The speed of this process is driven not just by flow of information, but by the crowd psychology by which insights and emotions spread. This is more granular, often with discontinuous changes.
There are other factors. To mention just two…
(1) The amount and quality of information flow. In energy, tiny and poor. Does anyone here know the source of the Saudi production numbers that you see in the media and reports? Of information about consumption and inventories of emerging nations?
(2) The size and skill of the relevant institutions. With respect to energy, we have only tiny funding to collect and analyze information. Hence our reliance on inspired guessing by experts. As David Halberstan said in The Best and the Brightest: the elephant was great and powerful, but preferred to be blind.
I apologize for the length of this comment (370 words). But there are few brief answers about these matters. {I have cross-posted this to the FM site, so please delete if it is too long.}
Posted by: Fabius Maximus | 29 August 2008 at 11:26 AM
Fabius M:
Thanks for your informative reply. I appreciate your thoughts here, e.g., how the quantity and quality of information contribute to the general question. I especially like the OODA interpretation -- I believe that approach, perhaps coupled with the viewpoint that the loops are being practiced by organisms that occasionally behave like lemmings, explains much.
As far as this:
this [peak oil] should be the subject of a multi-disciplinary team doing extensive modeling.
I'm a member of a similar team, actually. I've published in the open literature on poromechanics, and am currently working with a few national energy companies on more extensive modeling techniques for simulating mainstream and advanced recovery methods for oil and natural gas. The physical modeling will be combined with financial modeling to permit these firms to better manage their resources for their stockholders.
About twenty years ago, several teams of international researchers independently re-discovered some visionary and pioneering post-war work in reservoir mechanics that had been performed for Shell Oil by the brilliant physicist Maurice Biot.
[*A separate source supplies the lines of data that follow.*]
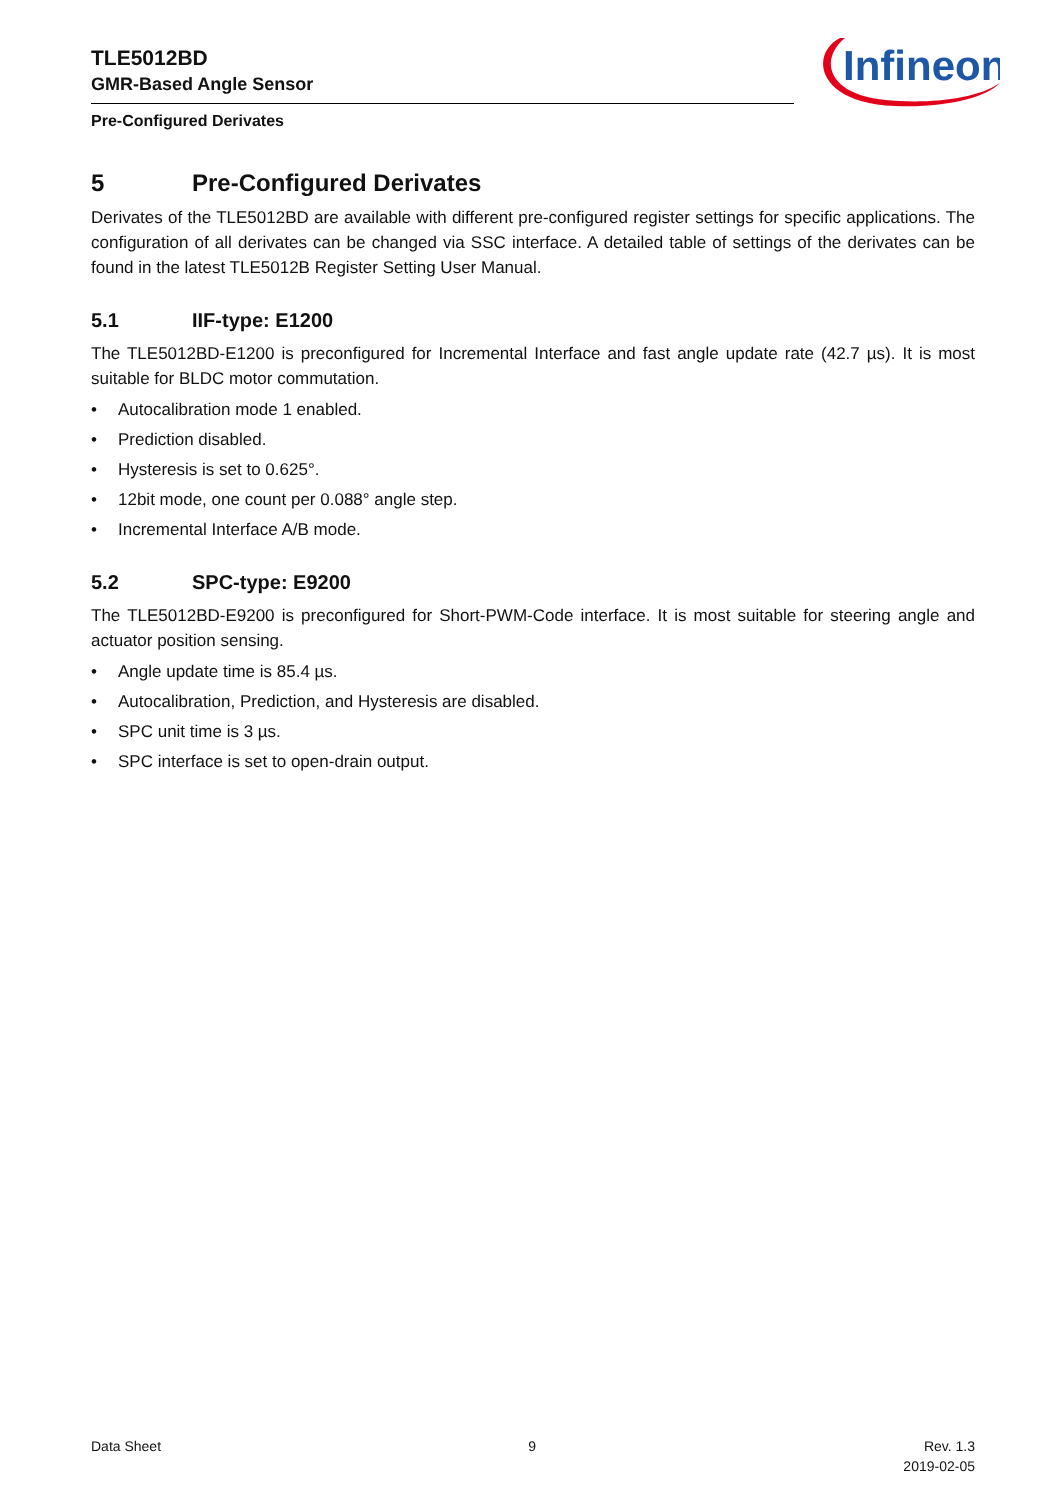TLE5012BD
GMR-Based Angle Sensor
Pre-Configured Derivates
Infineon
5 Pre-Configured Derivates
Derivates of the TLE5012BD are available with different pre-configured register settings for specific applications. The configuration of all derivates can be changed via SSC interface. A detailed table of settings of the derivates can be found in the latest TLE5012B Register Setting User Manual.
5.1 IIF-type: E1200
The TLE5012BD-E1200 is preconfigured for Incremental Interface and fast angle update rate (42.7 µs). It is most suitable for BLDC motor commutation.
• Autocalibration mode 1 enabled.
• Prediction disabled.
• Hysteresis is set to 0.625°.
• 12bit mode, one count per 0.088° angle step.
• Incremental Interface A/B mode.
5.2 SPC-type: E9200
The TLE5012BD-E9200 is preconfigured for Short-PWM-Code interface. It is most suitable for steering angle and actuator position sensing.
• Angle update time is 85.4 µs.
• Autocalibration, Prediction, and Hysteresis are disabled.
• SPC unit time is 3 µs.
• SPC interface is set to open-drain output.
Data Sheet 9 Rev. 1.3
2019-02-05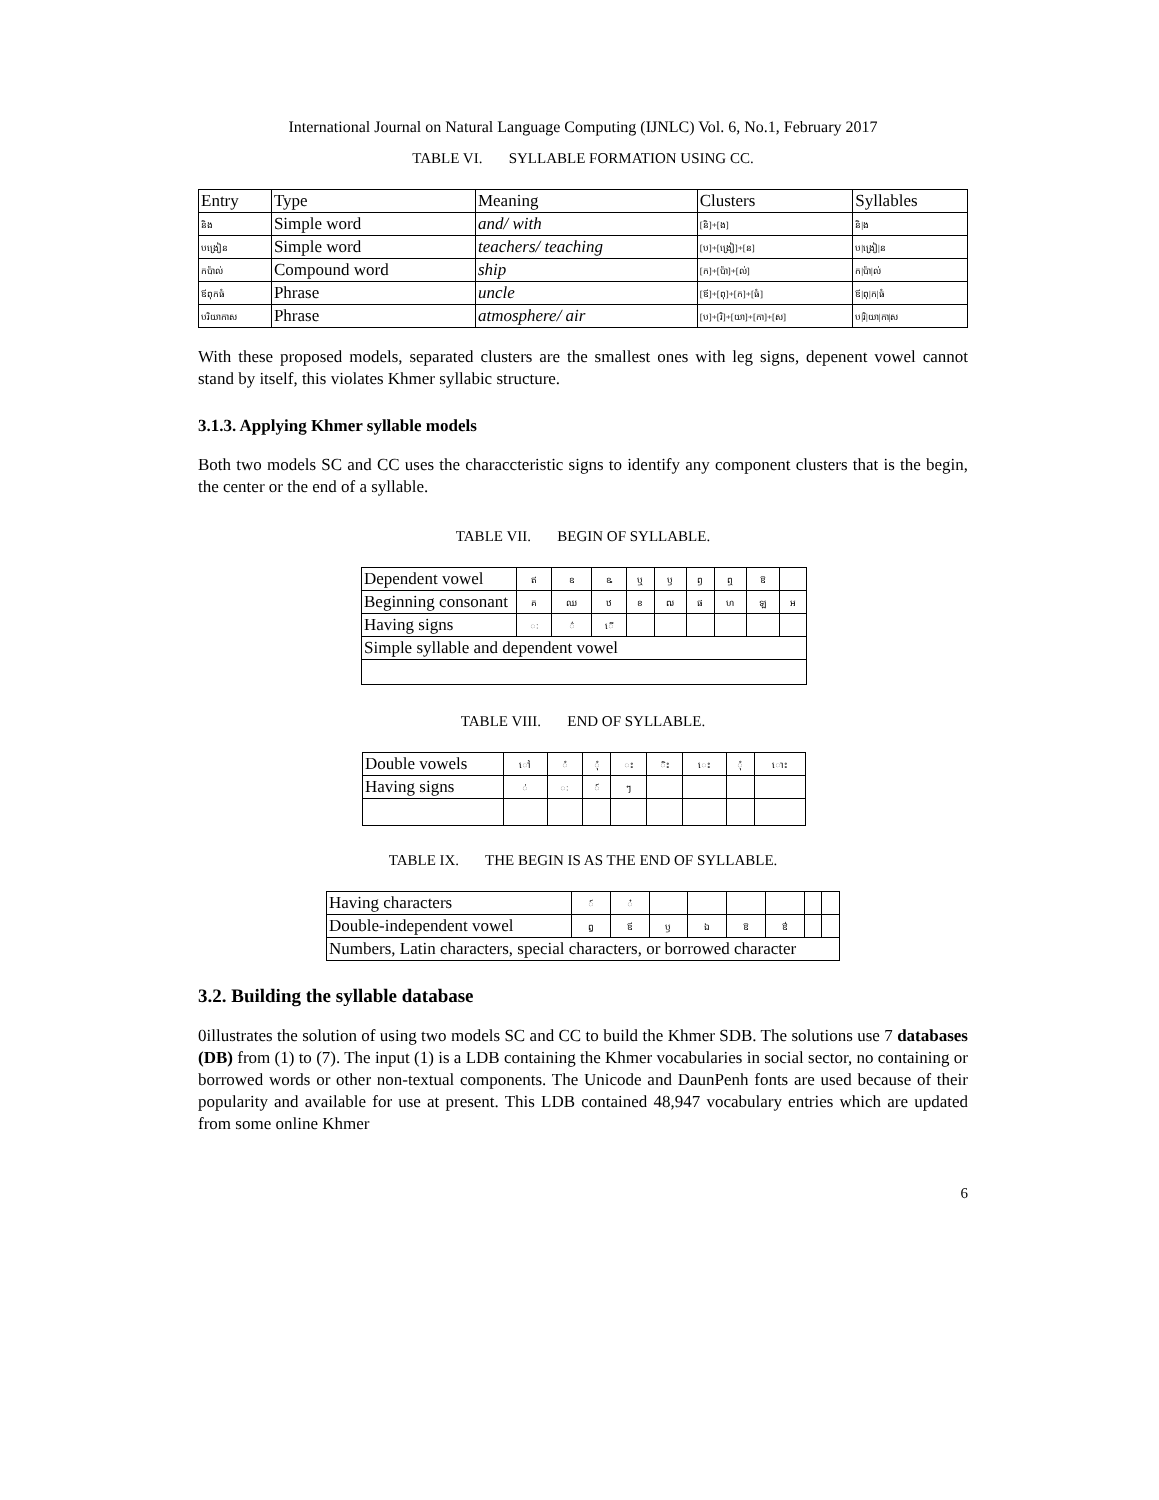International Journal on Natural Language Computing (IJNLC) Vol. 6, No.1, February 2017
TABLE VI. SYLLABLE FORMATION USING CC.
| Entry | Type | Meaning | Clusters | Syllables |
| និង | Simple word | and/ with | [និ]+[ង] | និ/ង |
| បង្រៀន | Simple word | teachers/ teaching | [ប]+[ង្រៀ]+[ន] | ប/ង្រៀ/ន |
| កប៉ាល់ | Compound word | ship | [ក]+[ប៉ា]+[ល់] | ក/ប៉ា/ល់ |
| ឪពុកធំ | Phrase | uncle | [ឪ]+[ពុ]+[ក]+[ធំ] | ឪ/ពុ/ក/ធំ |
| បរិយាកាស | Phrase | atmosphere/ air | [ប]+[រិ]+[យា]+[កា]+[ស] | ប/រិ/យា/កា/ស |
With these proposed models, separated clusters are the smallest ones with leg signs, depenent vowel cannot stand by itself, this violates Khmer syllabic structure.
3.1.3. Applying Khmer syllable models
Both two models SC and CC uses the characcteristic signs to identify any component clusters that is the begin, the center or the end of a syllable.
TABLE VII. BEGIN OF SYLLABLE.
| Dependent vowel | ឥ | ឧ | ឩ | ឬ | ឫ | ឭ | ឮ | ឱ | |
| Beginning consonant | គ | ឈ | ឋ | ខ | ឍ | ផ | ហ | ឡ | អ |
| Having signs | ៈ | ៌ | ើ | | | | | | |
| Simple syllable and dependent vowel | | | | | | | | | |
TABLE VIII. END OF SYLLABLE.
| Double vowels | ៅ | ំ | ុំ | ះ | ិះ | េះ | ុំ | ោះ |
| Having signs | ់ | ៈ | ៍ | ៗ | | | | |
TABLE IX. THE BEGIN IS AS THE END OF SYLLABLE.
| Having characters | ៍ | ៎ | | | | | | |
| Double-independent vowel | ឰ | ឪ | ឫ | ឯ | ឱ | ឳ | | |
| Numbers, Latin characters, special characters, or borrowed character | | | | | | | | |
3.2. Building the syllable database
0illustrates the solution of using two models SC and CC to build the Khmer SDB. The solutions use 7 databases (DB) from (1) to (7). The input (1) is a LDB containing the Khmer vocabularies in social sector, no containing or borrowed words or other non-textual components. The Unicode and DaunPenh fonts are used because of their popularity and available for use at present. This LDB contained 48,947 vocabulary entries which are updated from some online Khmer
6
Biot's theories, when implemented in a more general framework amenable for high-speed computation, are now among the best ways to try to predict peak oil and related physical phenomena.
I was lucky enough to be a principal of one of the teams that rediscovered and successfully implemented Biot's work, and hence have enjoyed a front-row seat for the resulting exciting developments in poromechanics, petroleum engineering and in geology.
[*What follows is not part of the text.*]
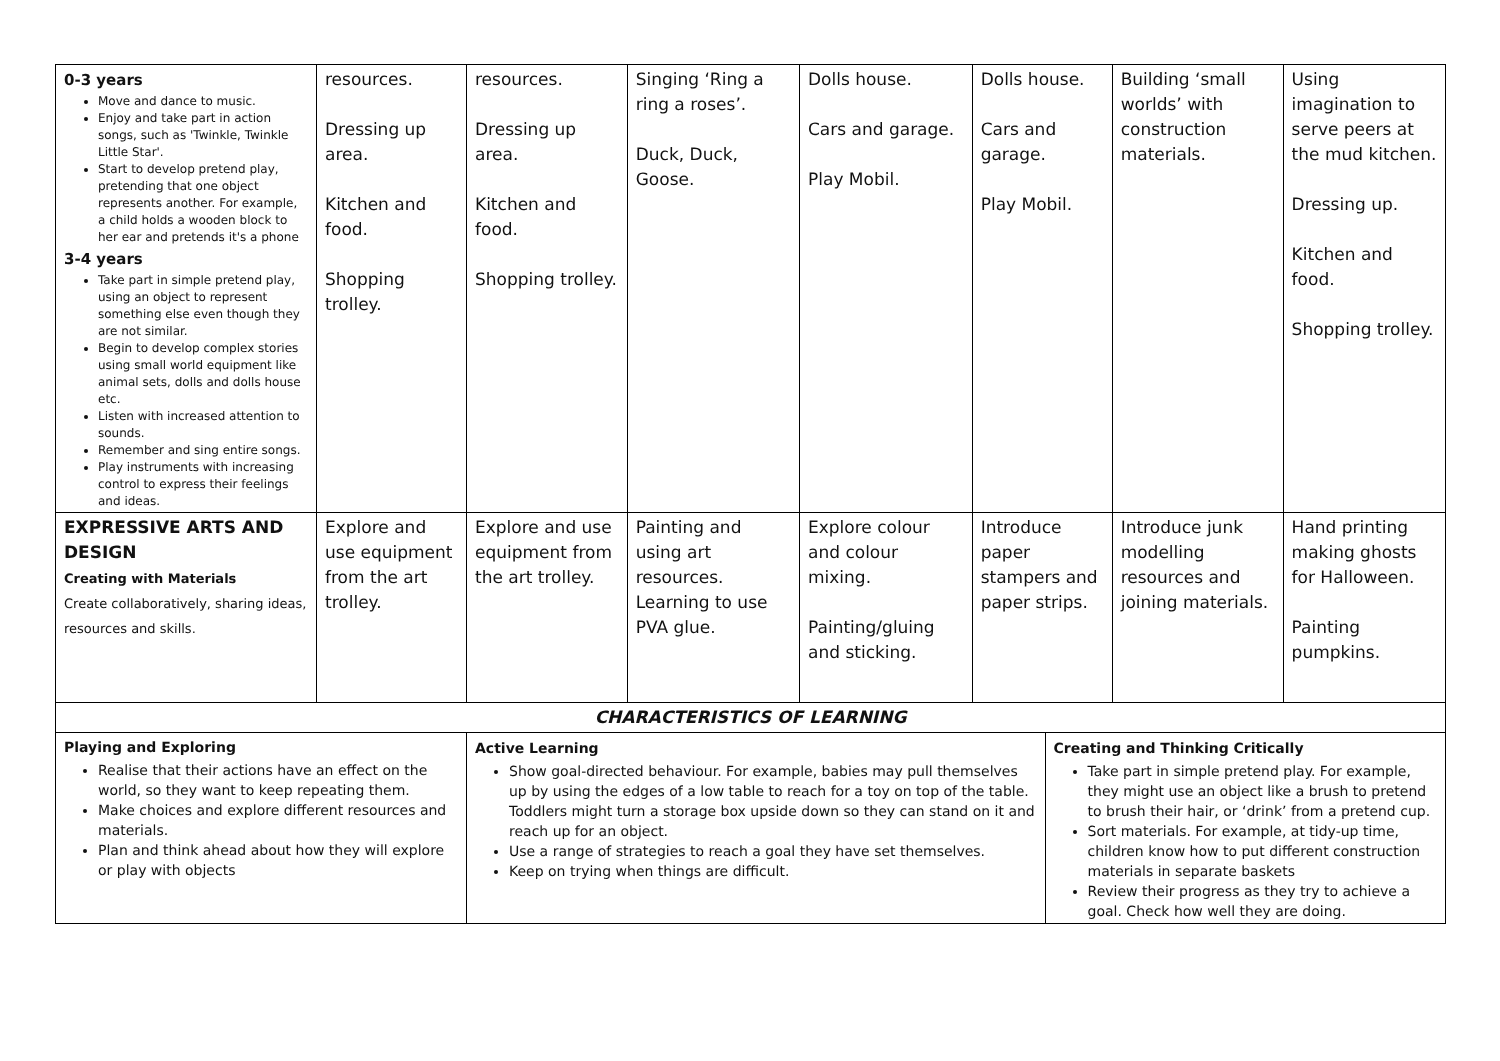| 0-3 years Move and dance to music. Enjoy and take part in action songs, such as 'Twinkle, Twinkle Little Star'. Start to develop pretend play, pretending that one object represents another. For example, a child holds a wooden block to her ear and pretends it's a phone 3-4 years Take part in simple pretend play, using an object to represent something else even though they are not similar. Begin to develop complex stories using small world equipment like animal sets, dolls and dolls house etc. Listen with increased attention to sounds. Remember and sing entire songs. Play instruments with increasing control to express their feelings and ideas. | resources. Dressing up area. Kitchen and food. Shopping trolley. | resources. Dressing up area. Kitchen and food. Shopping trolley. | Singing ‘Ring a ring a roses’. Duck, Duck, Goose. | Dolls house. Cars and garage. Play Mobil. | Dolls house. Cars and garage. Play Mobil. | | Building ‘small worlds’ with construction materials. | Using imagination to serve peers at the mud kitchen. Dressing up. Kitchen and food. Shopping trolley. |
| EXPRESSIVE ARTS AND DESIGN Creating with Materials Create collaboratively, sharing ideas, resources and skills. | Explore and use equipment from the art trolley. | Explore and use equipment from the art trolley. | Painting and using art resources. Learning to use PVA glue. | Explore colour and colour mixing. Painting/gluing and sticking. | Introduce paper stampers and paper strips. | | Introduce junk modelling resources and joining materials. | Hand printing making ghosts for Halloween. Painting pumpkins. |
| CHARACTERISTICS OF LEARNING | | | | | | | | |
| Playing and Exploring Realise that their actions have an effect on the world, so they want to keep repeating them. Make choices and explore different resources and materials. Plan and think ahead about how they will explore or play with objects | | Active Learning Show goal-directed behaviour. For example, babies may pull themselves up by using the edges of a low table to reach for a toy on top of the table. Toddlers might turn a storage box upside down so they can stand on it and reach up for an object. Use a range of strategies to reach a goal they have set themselves. Keep on trying when things are difficult. | | | | Creating and Thinking Critically Take part in simple pretend play. For example, they might use an object like a brush to pretend to brush their hair, or ‘drink’ from a pretend cup. Sort materials. For example, at tidy-up time, children know how to put different construction materials in separate baskets Review their progress as they try to achieve a goal. Check how well they are doing. | | |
Hopefully, multidisciplinary efforts such as this can help pin down the details of peak oil, so we can better prepare for the inevitable transitions in energy resources.
Thanks for sharing your thoughts here, and for pointing out your new post on the subject.
Posted by: Cieran | 29 August 2008 at 04:39 PM
Cieran: I am glad to hear about your work.
I was thinking about a different level of analysis. We need data and tools for energy modeling like those used to manage the US economy - compared to which the resources allocated to this kind of energy research are tiny. These draw on vast time series of data, run through hundreds or thousands of equations. They are not perfect, but the economy might quickly crash if economists had to rely on the sketchy tools used by energy analysts.
Making the comparison worse, economists first developed the predecessors of these tools, the National Income Product Accounts (NIPA), in the 1930’s. Since then their worth has been well demonstrated, so the failure to apply these tools to energy research is especially odd (aka daft).
With these we could model different scenarios of oil supply, demand, and pricing -- running scenarios for different public policy mixes. This might work better than the inspired guessing that is the basis for today's energy policy.